Les collectivités locales ont trois possibilités pour emprunter. Historiquement, elles pouvaient souscrire soit à taux fixe, soit à taux variable « simple », qui dépend directement d’indices financiers traditionnels comme le cours de l’euro, le livret A ou le taux moyen des prêts interbancaires de la zone euro. Au début des années 2000 sont apparues des formules complexes de calcul du taux, avec, par exemple, des différentiels entre indices financiers, ou entre les taux de change du franc suisse, de l’euro, du dollar ou du yen.

Certaines de ces formules sont dites « toxiques », car elles peuvent engendrer des taux incroyablement élevés. Souvent, ces prêts structurés ont une période de bonification de plusieurs années, pendant lesquelles l’emprunteur bénéficie d’un taux fixe très intéressant. La formule de calcul complexe ne rentre en jeu qu’après cette période de bonification. Certains de ces emprunts, comme à Mantes-la-Jolie, ont été contractés sous forme de « swaps » destinés à juguler les variations d’un taux d’un ou de plusieurs emprunts par un « contre-prêt ».

« On peut constater que, contrairement à ce que souvent, on peut entendre dans les médias, les dénouements de contrats de swaps ne donnent pas lieu à des pertes », a indiqué au conseil municipal Frédéric Bourgault, conseiller délégué à l’habitat insalubre (qui remplaçait Ali El Abdi, l’adjoint aux finances, Ndlr), qui s’est félicité d’un « gain net pour la commune de 1,3 million d’euros » pour cet emprunt « bien géré et débouclé au bon moment dans des conditions optimales ».

L’opposition municipale, qui dénonce depuis une décennie les différents emprunts structurés souscrits, n’a pas manqué cette nouvelle occasion. « Jusqu’au bout, vous êtes dans une situation de déni. A vous entendre, tout va bien, c’est quand même extraordinaire !, s’est étranglé, jusqu’à en taper du poing sur la table du conseil, Joël Mariojouls, du groupe Ensemble pour une gauche citoyenne. Il s’agit là d’emprunts à risque, classés F6 dans la classification Gissler (établie par l’Etat en 2008, Ndlr), donc les plus risqués. »

« C’est vrai qu’on est à un changement de paradigme important mais somme toute assez classique : cette ville, comme beaucoup d’autres, a structuré sa dette autour de ces swaps car il y avait des gains potentiels compte tenu d’une conjoncture économique et financière très particulière, qui a commencé à se retourner il y a 4 ou 5 ans, lui a répondu en simple conseiller municipal l’ex-maire Pierre Bédier (LR). On ne peut pas attaquer, pendant des années et des années, sur le thème « les swaps menacent cette ville », et le jour où le swap principal est dénoué, s’y opposer. »

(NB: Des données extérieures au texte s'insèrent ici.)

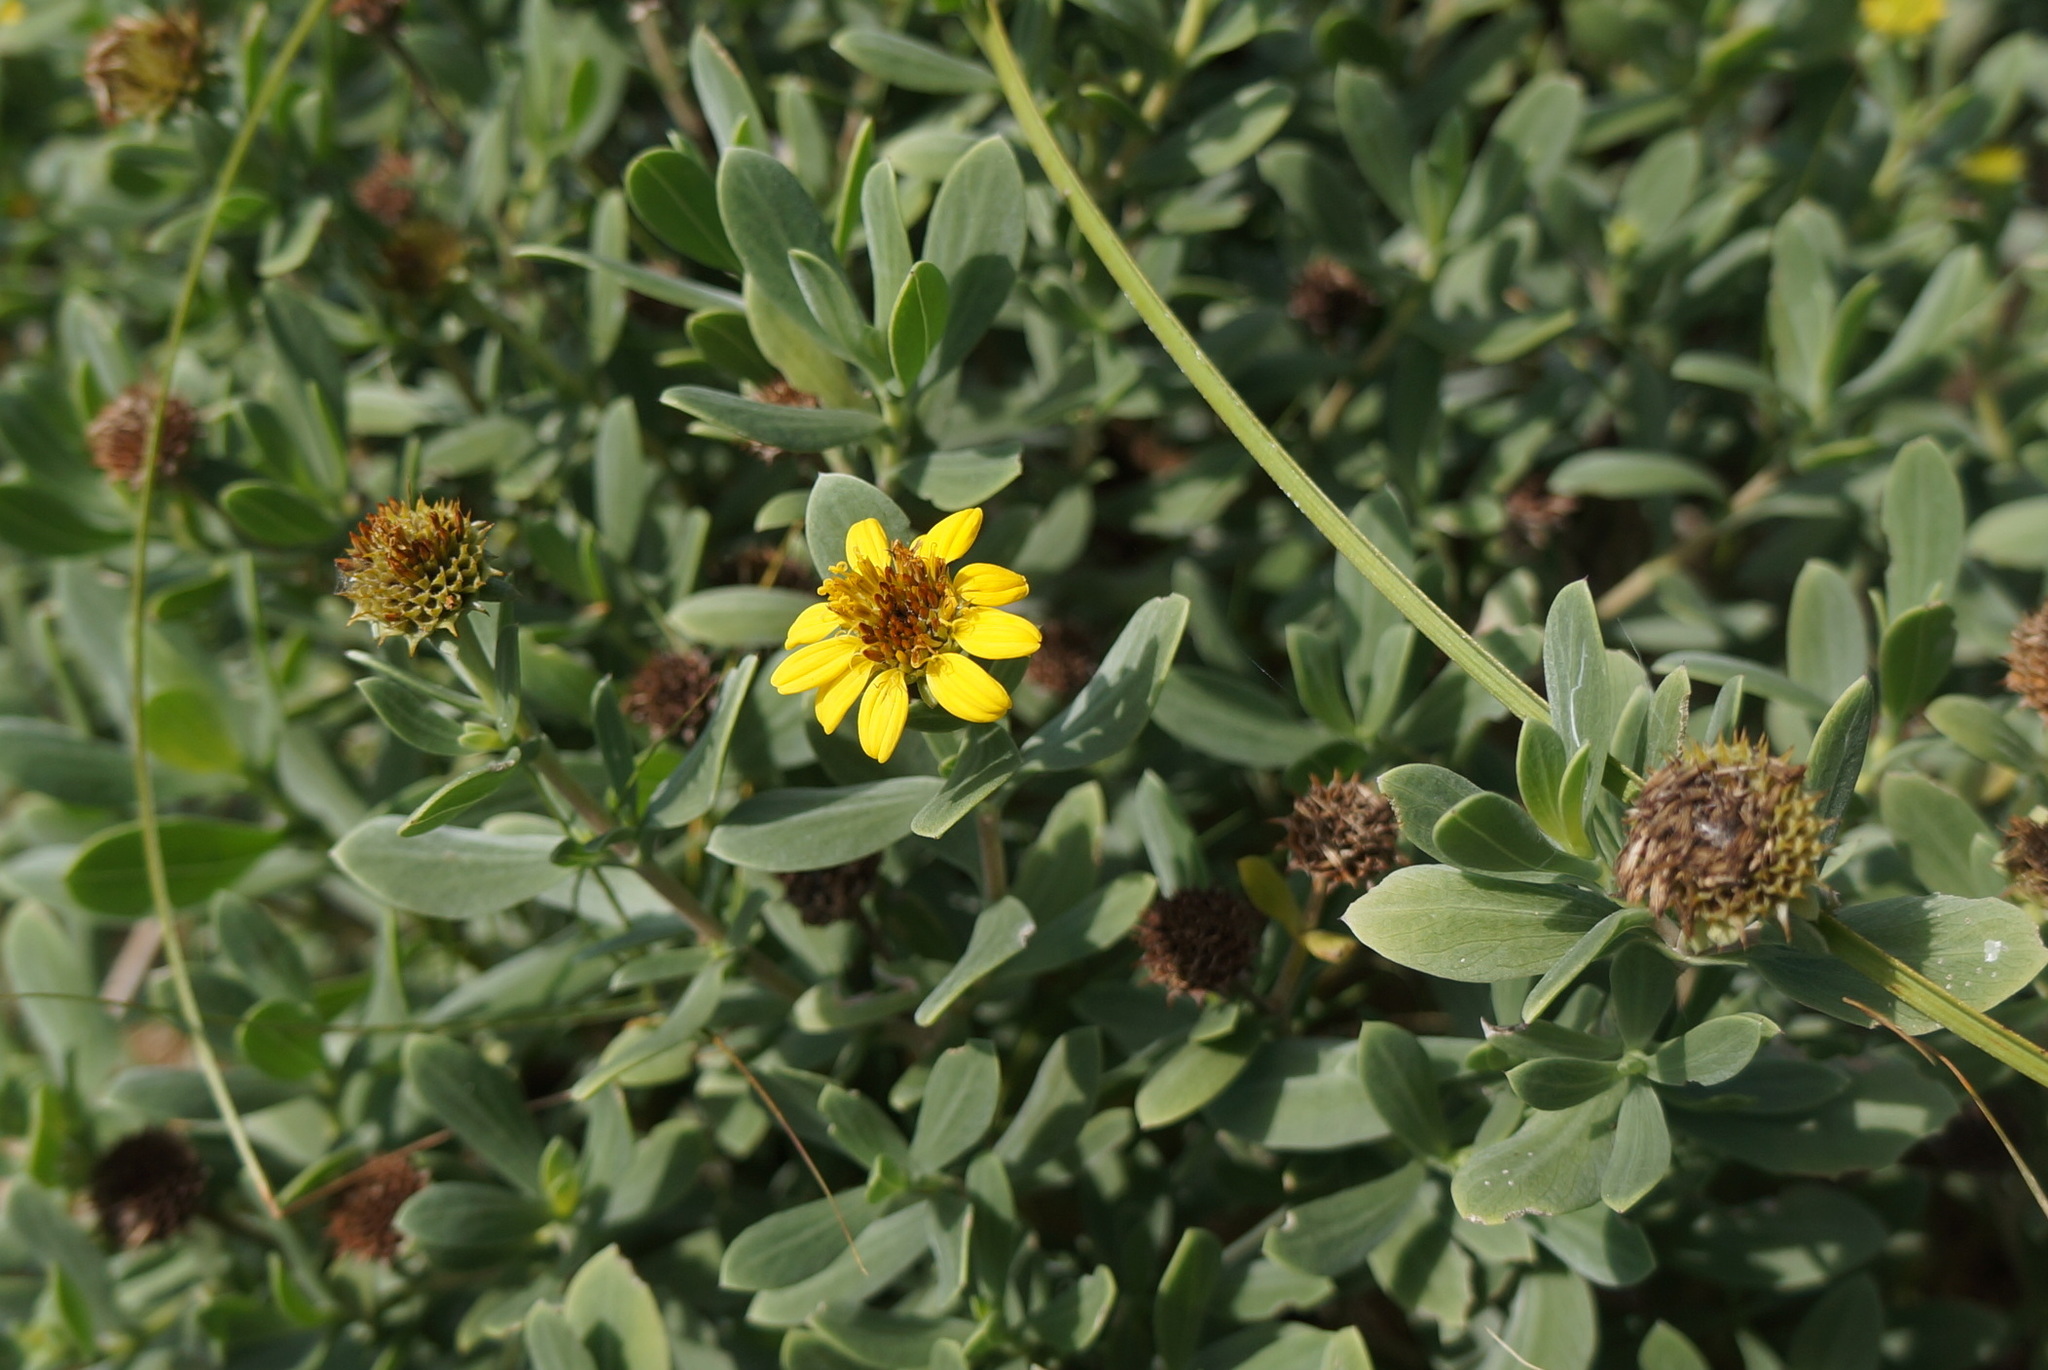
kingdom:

Conflans-Sainte-Honorine : la mairie envisage aussi un recours contre l’Etat

A l’instar de la municipalité mantaise, celle de Conflans-Sainte-Honorine est grevée d’emprunts structurés sous forme de swaps souscrits dans les années 2000. L’Etat lui a elle aussi refusé l’accès à l’aide du fonds de soutien aux emprunts à risque. Inspiré par l’exemple de son homologue de Mantes-la-Jolie, le maire Laurent Brosse (LR) envisage d’aller en justice contre ce rejet de l’Etat.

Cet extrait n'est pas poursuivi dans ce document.